Le Rôle Crucial des États Indécis
Normalement, l'OMI privilégie le consensus. Cependant, des sources à Londres indiquent qu'un vote formel est de plus en plus probable. Pour être adopté sans consensus, le cadre nécessitera une majorité des deux tiers, soit 108 des 176 États membres ayant ratifié la Convention MARPOL Annexe VI.
Les États-Unis restent fermement opposés au cadre. Washington a quitté la session du MEPC en avril et a depuis menacé de mesures de rétorsion. Ces mesures pourraient inclure des tarifs douaniers, des taxes portuaires et des restrictions de visa pour les pays soutenant l'accord. Les analystes estiment que le vote pourrait dépendre d'un petit nombre d'États indécis, notamment en Asie du Sud-Est, au Moyen-Orient et en Amérique latine, où les alignements politiques et économiques sont fluctuants.

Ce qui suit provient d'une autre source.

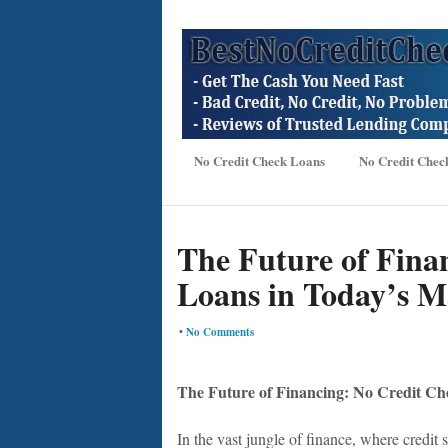
No Credit Check Loans
No Credit Chec
The Future of Fina
Loans in Today’s M
•
No Comments
The Future of Financing: No Credit Ch
In the vast jungle of finance, where credit 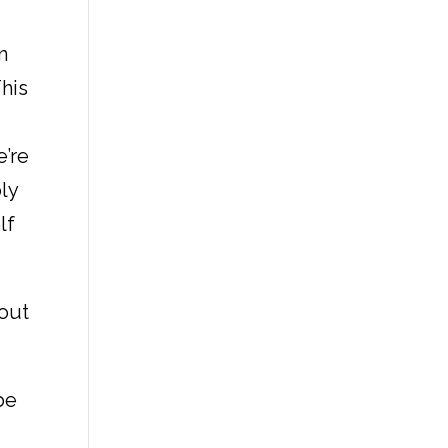
n
This
e’re
ply
lf
bout
be
o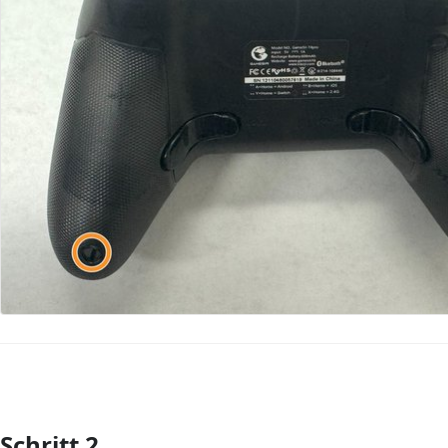
Schritt 2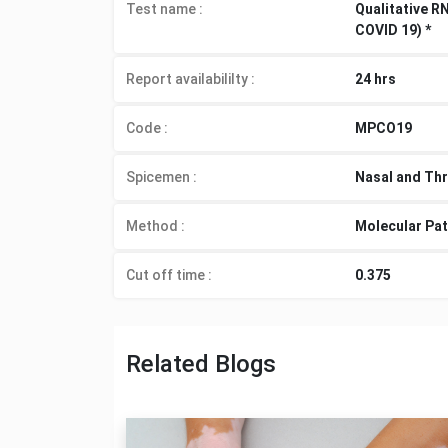
Test name :
Qualitative R
COVID 19) *
Report availabililty
:
24 hrs
Code :
MPCO19
Spicemen
:
Nasal and Thr
Method
:
Molecular Pa
Cut off time
:
0.375
Related Blogs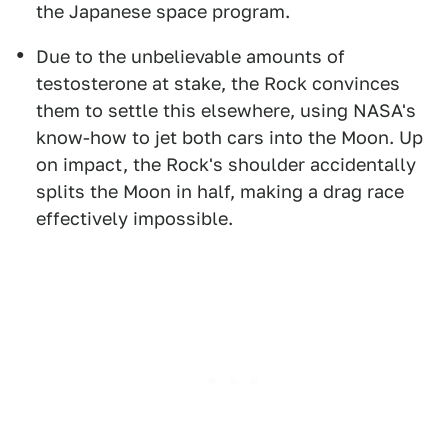
the Japanese space program.
Due to the unbelievable amounts of
testosterone at stake, the Rock convinces
them to settle this elsewhere, using NASA's
know-how to jet both cars into the Moon. Up
on impact, the Rock's shoulder accidentally
splits the Moon in half, making a drag race
effectively impossible.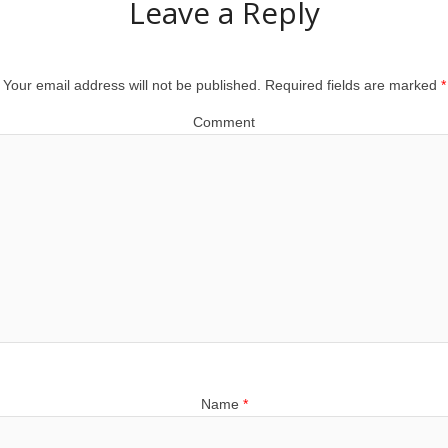
Leave a Reply
Your email address will not be published.
Required fields are marked
*
Comment
Name
*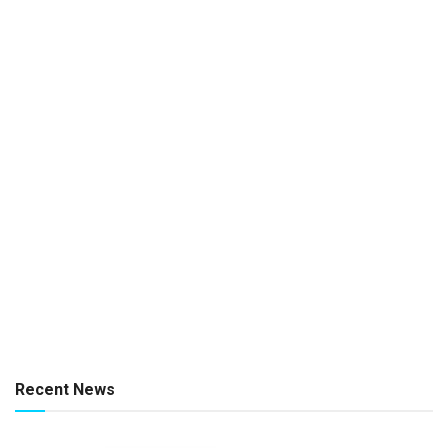
Recent News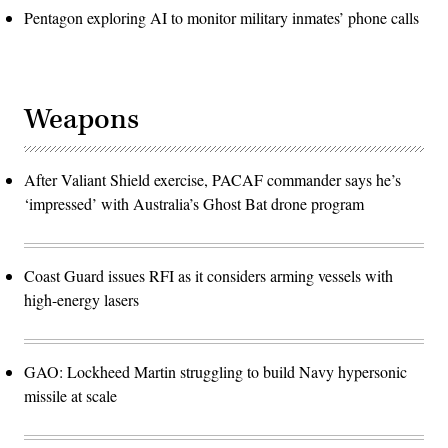
Pentagon exploring AI to monitor military inmates’ phone calls
Weapons
After Valiant Shield exercise, PACAF commander says he’s
‘impressed’ with Australia’s Ghost Bat drone program
Coast Guard issues RFI as it considers arming vessels with
high-energy lasers
GAO: Lockheed Martin struggling to build Navy hypersonic
missile at scale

L'Importance d'une Régulation Mondiale
La Coalition 'Getting to Zero', qui regroupe plus de 180 entreprises et certains des plus grands armateurs mondiaux, a appelé à l'adoption rapide du cadre. Elle avertit qu'une "incertitude prolongée pourrait mettre en péril de très gros investissements" essentiels pour l'avenir du commerce mondial. L'absence de directives réglementaires mondiales augmenterait les coûts de la transition à long terme, des coûts qui seraient supportés par l'industrie, les pays et les consommateurs.
Les Conséquences d'un Échec
Patrick Verhoeven, directeur général de l'Association Internationale des Ports et Havres (IAPH), a également insisté sur l'urgence d'une décision. Il a averti qu'un échec à adopter le cadre "créerait une incertitude absolue en matière d'investissement". Selon lui, cela rendrait "impossible" l'atteinte des objectifs de zéro émission nette de l'OMI.
La semaine prochaine, les résultats clés de cette réunion cruciale de l'OMI seront attentivement suivis par l'ensemble du secteur maritime et les observateurs internationaux. La décision aura des implications durables pour la durabilité environnementale et la stabilité économique du transport maritime.